### Quoted passage
>>>>>

All in all, we conclude that the change in harmonic diameter is the most reliable measure of connectness of a network, confirming the intuition of Marchiori and Latora (2000). While analyzing single aspect (fraction of reachable pairs, etc.) is obviously useful to understand changes at a finer level of detail, the harmonic diameter provides a compact representation of the changes in the structure of the network that keeps track both of disconnection and of changes in the distance distribution.

5 Experiments

For our experiments, we considered a number of networks with various sizes and characteristics; most of them are either web graphs or (directed or undirected) social graphs of some kind (note that for web graphs, we can rely on the URLs as external source of information). In this paper, we are going to present the results about the following datasets: ^{Footnote 11}

Hollywood (1,985,306 nodes, 114,492,816 undirected edges): One of the most popular undirected social graphs, the graph of movie actors: vertices are actors, and two actors are joined by an edge whenever they appeared in a movie together.
LiveJournal (5,363,260 nodes, 79,023,142 directed arcs): LiveJournal is a virtual community social site started in 1999: nodes are users and there is an arc from x to y if x registered y among his friends (it is not necessary to ask y permission, so the graph is directed). We considered the same 2008 snapshot of LiveJournal used by Chierichetti et al. (2009) for their experiments.
Orkut (3,072,626 nodes, 117,185,083 undirected edges): Orkut was a social networking and discussion site operated by Google. This snapshot is a part of the IMC 2007 Data Sets (Mislove et al. 2007).
For comparison, we considered two web graphs of different size: a small 2004 snapshot of the . in domain (≈1.3 million nodes), and a snapshot taken in May 2007 of the . uk domain (≈100-million nodes).

<<<<<

### Problems to work on
1. From the network experiments excerpt, return word for word the passage starting with "LiveJournal (5,363,260 nodes, 79,023,142" and going on through "for their experiments.".
2. Select each line in the entries that contains the word "consumption".

### Excerpted data
>>>>>

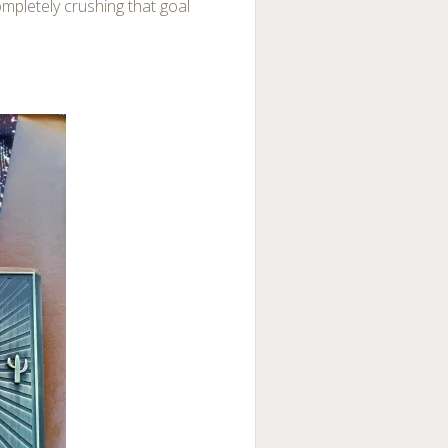
ompletely crushing that goal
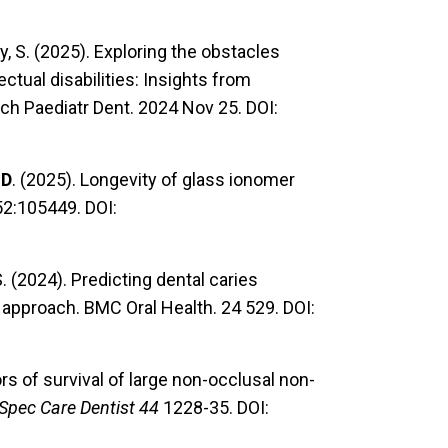
y, S. (2025). Exploring the obstacles
ectual disabilities: Insights from
rch Paediatr Dent. 2024 Nov 25. DOI:
 D
. (2025). Longevity of glass ionomer
152:105449. DOI:
 S. (2024). Predicting dental caries
approach. BMC Oral Health. 24 529. DOI:
ors of survival of large non-occlusal non-
Spec Care Dentist 44
1228-35. DOI:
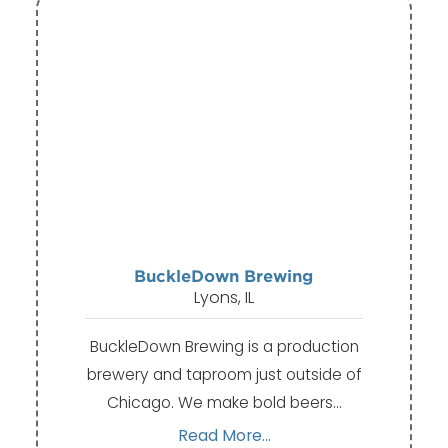
BuckleDown Brewing
Lyons, IL
BuckleDown Brewing is a production
brewery and taproom just outside of
Chicago. We make bold beers…
Read More...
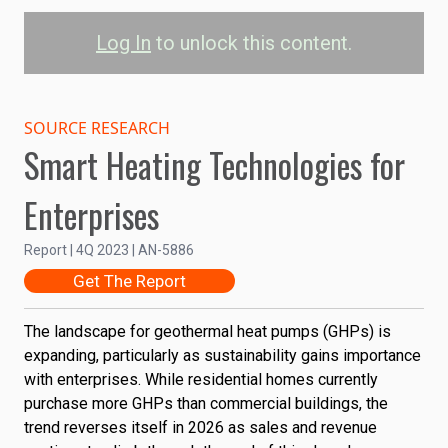
Log In
to unlock this content.
Geothermal Heat Pump
Sales: Commercial vs.
SOURCE RESEARCH
Smart Heating Technologies for
Residential
Enterprises
Commercial
Residential
Report | 4Q 2023 | AN-5886
350K
Get The Report
GHP Units Sold
300K
The landscape for geothermal heat pumps (GHPs) is
250K
expanding, particularly as sustainability gains importance
with enterprises. While residential homes currently
200K
purchase more GHPs than commercial buildings, the
trend reverses itself in 2026 as sales and revenue
150K
2022
2024
2026
2028
2030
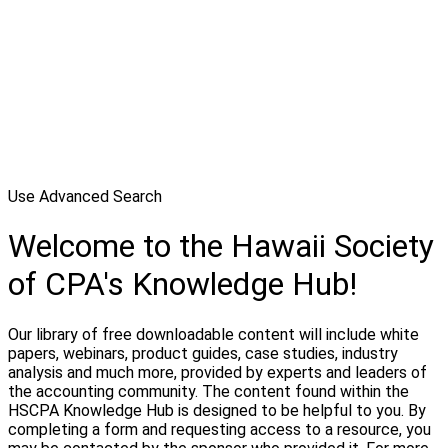
Use Advanced Search
Welcome to the Hawaii Society
of CPA's Knowledge Hub!
Our library of free downloadable content will include white
papers, webinars, product guides, case studies, industry
analysis and much more, provided by experts and leaders of
the accounting community. The content found within the
HSCPA Knowledge Hub is designed to be helpful to you. By
completing a form and requesting access to a resource, you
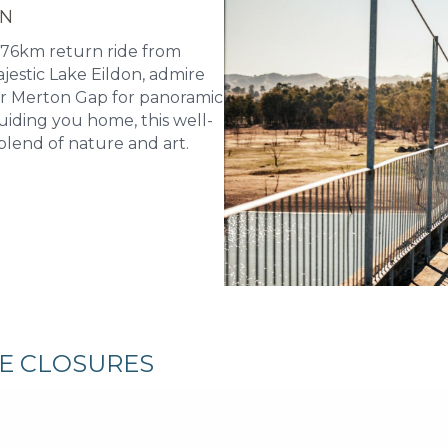
ON
 76km return ride from
jestic Lake Eildon, admire
er Merton Gap for panoramic
uiding you home, this well-
blend of nature and art.
RE CLOSURES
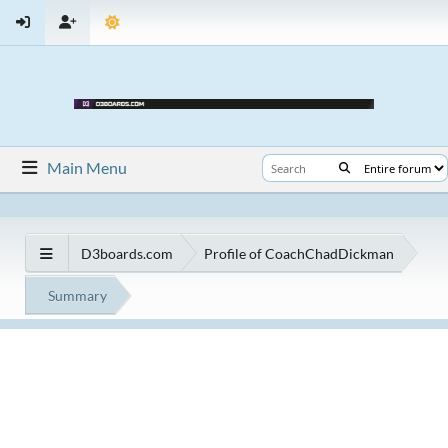
Main Menu
D3boards.com
Profile of CoachChadDickman
Summary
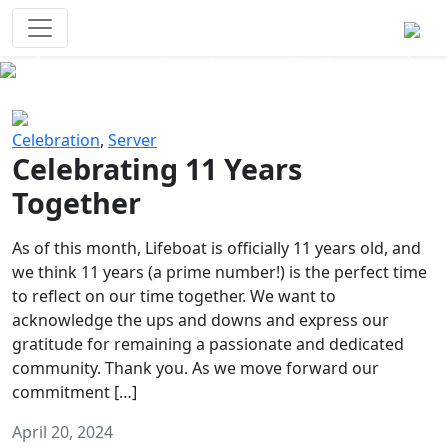
Survival Games
The classic battle royale-type PvP
experience that started it all!
Previous
Next
Celebration
,
Server
Celebrating 11 Years
Together
As of this month, Lifeboat is officially 11 years old, and
we think 11 years (a prime number!) is the perfect time
to reflect on our time together. We want to
acknowledge the ups and downs and express our
gratitude for remaining a passionate and dedicated
community. Thank you. As we move forward our
commitment […]
April 20, 2024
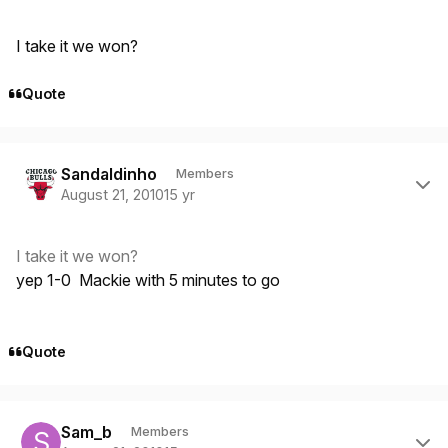
I take it we won?
Quote
Author stats
Sandaldinho
Members
August 21, 2010
15 yr
I take it we won?
yep 1-0 Mackie with 5 minutes to go
Quote
Author stats
Sam_b
Members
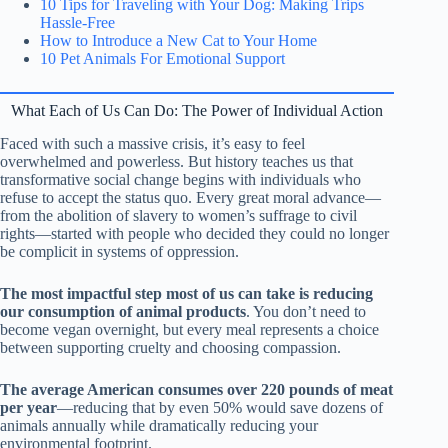
10 Tips for Traveling with Your Dog: Making Trips
Hassle-Free
How to Introduce a New Cat to Your Home
10 Pet Animals For Emotional Support
What Each of Us Can Do: The Power of Individual Action
Faced with such a massive crisis, it’s easy to feel
overwhelmed and powerless. But history teaches us that
transformative social change begins with individuals who
refuse to accept the status quo. Every great moral advance—
from the abolition of slavery to women’s suffrage to civil
rights—started with people who decided they could no longer
be complicit in systems of oppression.
The most impactful step most of us can take is reducing
our consumption of animal products
. You don’t need to
become vegan overnight, but every meal represents a choice
between supporting cruelty and choosing compassion.
The average American consumes over 220 pounds of meat
per year
—reducing that by even 50% would save dozens of
animals annually while dramatically reducing your
environmental footprint.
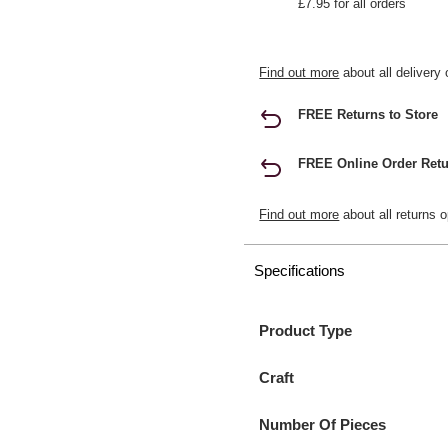
£7.95 for all orders
Find out more
about all delivery 
FREE Returns to Store
FREE Online Order Retu
Find out more
about all returns o
Specifications
Product Type
Craft
Number Of Pieces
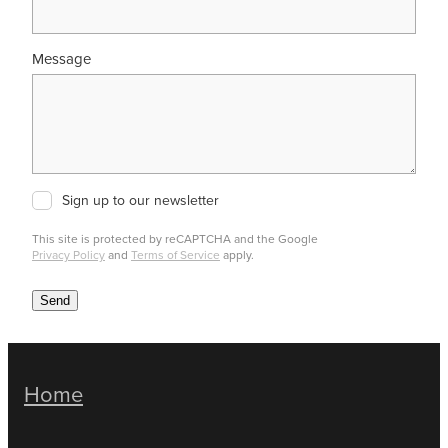
Message
Sign up to our newsletter
This site is protected by reCAPTCHA and the Google
Privacy Policy
and
Terms of Service
apply.
Send
Home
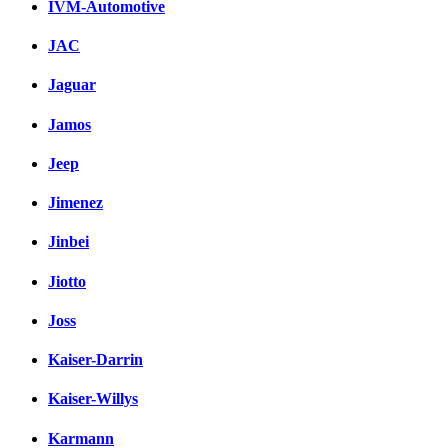
IVM-Automotive
JAC
Jaguar
Jamos
Jeep
Jimenez
Jinbei
Jiotto
Joss
Kaiser-Darrin
Kaiser-Willys
Karmann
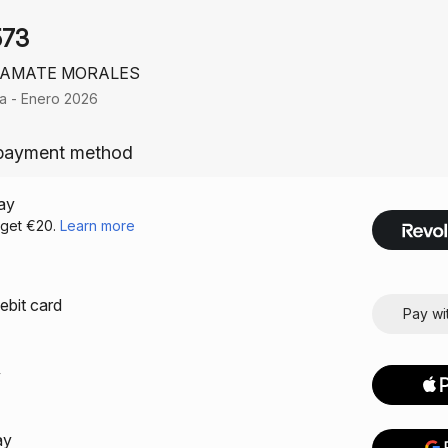
573
 AMATE MORALES
ia - Enero 2026
payment method
ay
debit card
Pay wi
y
ay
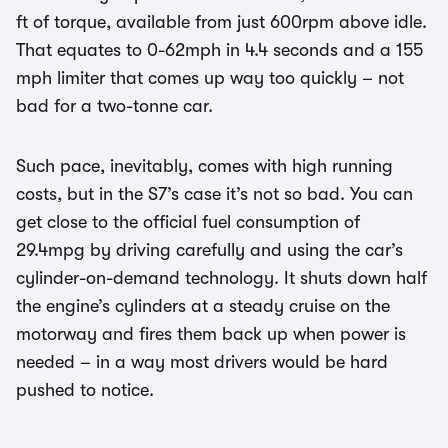
ft of torque, available from just 600rpm above idle.
That equates to 0-62mph in 4.4 seconds and a 155
mph limiter that comes up way too quickly – not
bad for a two-tonne car.
Such pace, inevitably, comes with high running
costs, but in the S7’s case it’s not so bad. You can
get close to the official fuel consumption of
29.4mpg by driving carefully and using the car’s
cylinder-on-demand technology. It shuts down half
the engine’s cylinders at a steady cruise on the
motorway and fires them back up when power is
needed – in a way most drivers would be hard
pushed to notice.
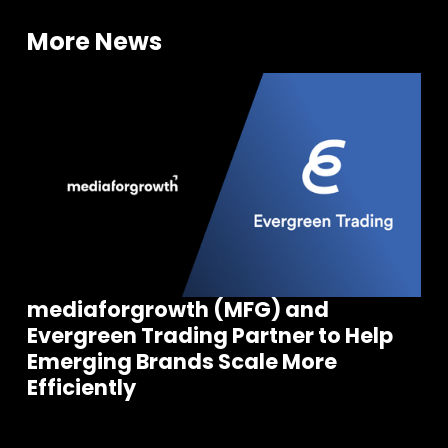
More News
mediaforgrowth (MFG) and
Evergreen Trading Partner to Help
Emerging Brands Scale More
Efficiently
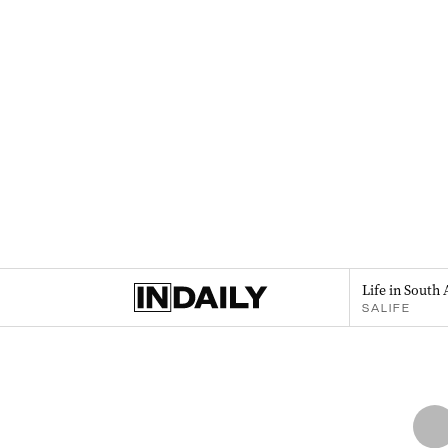
Life in South 
SALIFE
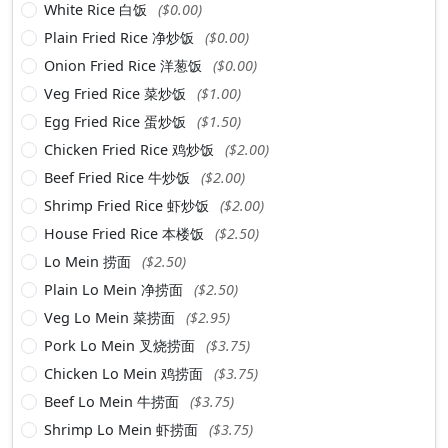
White Rice 白饭
($0.00)
Plain Fried Rice 净炒饭
($0.00)
Onion Fried Rice 洋葱饭
($0.00)
Veg Fried Rice 菜炒饭
($1.00)
Egg Fried Rice 蛋炒饭
($1.50)
Chicken Fried Rice 鸡炒饭
($2.00)
Beef Fried Rice 牛炒饭
($2.00)
Shrimp Fried Rice 虾炒饭
($2.00)
House Fried Rice 本楼饭
($2.50)
Lo Mein 捞面
($2.50)
Plain Lo Mein 净捞面
($2.50)
Veg Lo Mein 菜捞面
($2.95)
Pork Lo Mein 叉烧捞面
($3.75)
Chicken Lo Mein 鸡捞面
($3.75)
Beef Lo Mein 牛捞面
($3.75)
Shrimp Lo Mein 虾捞面
($3.75)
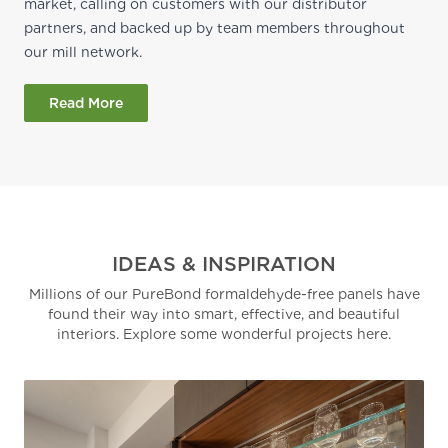
market, calling on customers with our distributor
partners, and backed up by team members throughout
our mill network.
Read More
IDEAS & INSPIRATION
Millions of our PureBond formaldehyde-free panels have
found their way into smart, effective, and beautiful
interiors. Explore some wonderful projects here.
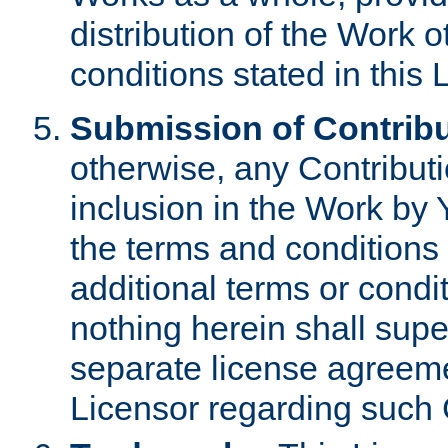
distribution of the Work 
conditions stated in this 
Submission of Contribu
otherwise, any Contributi
inclusion in the Work by 
the terms and conditions 
additional terms or condi
nothing herein shall sup
separate license agreem
Licensor regarding such 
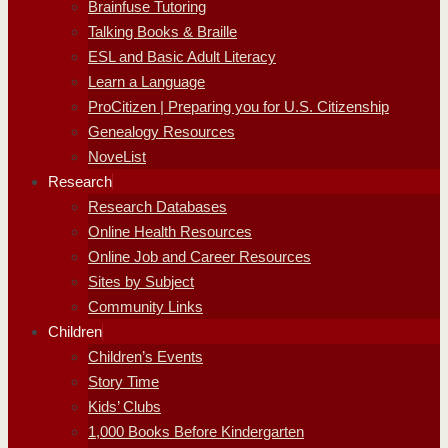
Brainfuse Tutoring
Talking Books & Braille
ESL and Basic Adult Literacy
Learn a Language
ProCitizen | Preparing you for U.S. Citizenship
Genealogy Resources
NoveList
Research
Research Databases
Online Health Resources
Online Job and Career Resources
Sites by Subject
Community Links
Children
Children’s Events
Story Time
Kids’ Clubs
1,000 Books Before Kindergarten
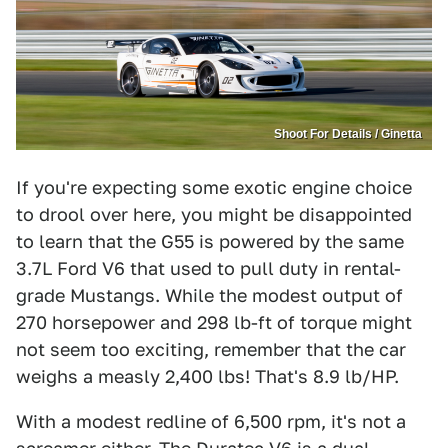
Shoot For Details / Ginetta
If you're expecting some exotic engine choice
to drool over here, you might be disappointed
to learn that the G55 is powered by the same
3.7L Ford V6 that used to pull duty in rental-
grade Mustangs. While the modest output of
270 horsepower and 298 lb-ft of torque might
not seem too exciting, remember that the car
weighs a measly 2,400 lbs! That's 8.9 lb/HP.
With a modest redline of 6,500 rpm, it's not a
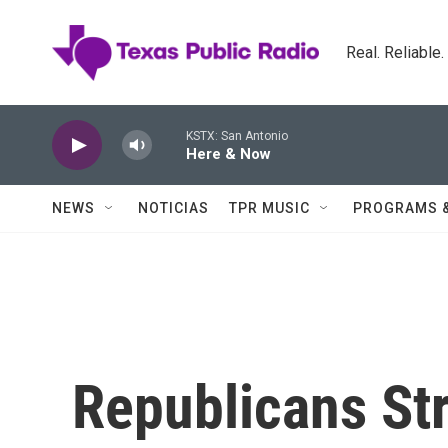
Skip to main content
Real. Reliable
KSTX: San Antonio
Here & Now
NEWS
NOTICIAS
TPR MUSIC
PROGRAMS 
Republicans St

<<<<<

### Solved tasks
1.
LiveJournal (5,363,260 nodes, 79,023,142 directed arcs): LiveJournal is a virtual community social site started in 1999: nodes are users and there is an arc from x to y if x registered y among his friends (it is not necessary to ask y permission, so the graph is directed). We considered the same 2008 snapshot of LiveJournal used by Chierichetti et al. (2009) for their experiments.

2.
our consumption of animal products
get close to the official fuel consumption of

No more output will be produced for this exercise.